Brazil must save forests in ethanol push: Clinton
SAO PAULO (Reuters) - Brazil should worry about ways of stopping and controlling deforestation in order to achieve a broader global market for its cane-based ethanol, former U.S. President Bill Clinton said on Monday.
Clinton said the world is already aware of the fuel's benefits, such as its 90-percent reduction in greenhouse gas emissions when compared to gasoline. But if Brazil starts exporting large amounts of ethanol it must be prepared to impede ranchers and farmers from cutting further into forests.
"What people are worried about Brazil is not (whether) you have the most efficient biofuel in the world... everybody knows that is true," Clinton said in a speech to businessmen, most of them from the ethanol sector, at a three-day Ethanol Summit.

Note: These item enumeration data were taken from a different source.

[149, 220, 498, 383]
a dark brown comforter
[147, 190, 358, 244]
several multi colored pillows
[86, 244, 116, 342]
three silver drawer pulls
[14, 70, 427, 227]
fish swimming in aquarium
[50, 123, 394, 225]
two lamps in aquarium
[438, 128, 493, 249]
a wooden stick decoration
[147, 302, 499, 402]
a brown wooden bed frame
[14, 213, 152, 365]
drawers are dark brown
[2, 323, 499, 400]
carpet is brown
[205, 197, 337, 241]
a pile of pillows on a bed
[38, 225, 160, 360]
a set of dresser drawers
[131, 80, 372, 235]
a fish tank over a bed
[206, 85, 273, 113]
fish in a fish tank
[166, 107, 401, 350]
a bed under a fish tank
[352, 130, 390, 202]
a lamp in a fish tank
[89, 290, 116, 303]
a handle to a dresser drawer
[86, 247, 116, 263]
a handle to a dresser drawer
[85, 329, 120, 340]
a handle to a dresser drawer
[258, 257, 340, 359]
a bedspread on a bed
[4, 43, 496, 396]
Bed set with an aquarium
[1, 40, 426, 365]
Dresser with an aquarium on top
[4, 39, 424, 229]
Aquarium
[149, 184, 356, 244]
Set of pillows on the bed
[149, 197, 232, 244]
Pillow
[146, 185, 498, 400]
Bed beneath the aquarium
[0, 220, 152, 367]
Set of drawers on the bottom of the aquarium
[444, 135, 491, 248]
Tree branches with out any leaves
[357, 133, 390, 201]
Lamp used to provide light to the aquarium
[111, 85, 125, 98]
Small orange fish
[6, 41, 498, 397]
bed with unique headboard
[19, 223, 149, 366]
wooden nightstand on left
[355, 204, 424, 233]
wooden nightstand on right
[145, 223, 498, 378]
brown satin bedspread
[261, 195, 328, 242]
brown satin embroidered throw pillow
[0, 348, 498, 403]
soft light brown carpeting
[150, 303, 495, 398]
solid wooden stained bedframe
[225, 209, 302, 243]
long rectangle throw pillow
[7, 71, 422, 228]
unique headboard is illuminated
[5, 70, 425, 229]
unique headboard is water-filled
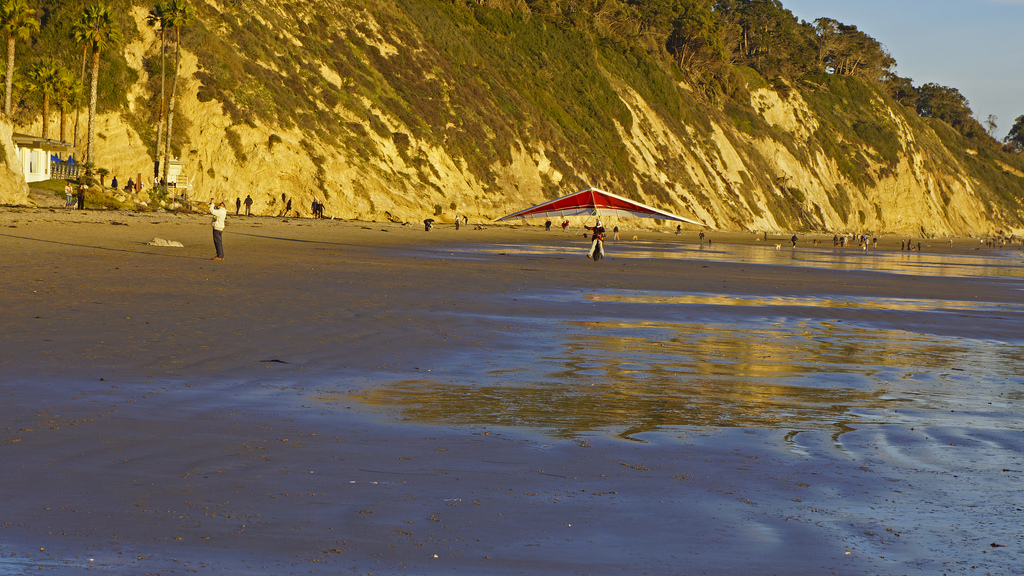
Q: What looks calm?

"(But) the world would say if we let Brazil help us solve our problem at the price of more rainforest destruction, have we really gained anything? That's what you have to answer."
He said Brazil was efficient in energy production and distribution, with most of its energy matrix coming from renewable sources, but also said 75 percent of carbon gas emissions in the country come from deforestation and agriculture.
He said business people should support Brazil's government in measures to protect the forest, adding that the current global model of economic development is unsustainable.
Clinton said countries would give incentives instead of barriers" over biofuel imports if Brazil manages to prove it "can help other people with their emission problems without making yours worse."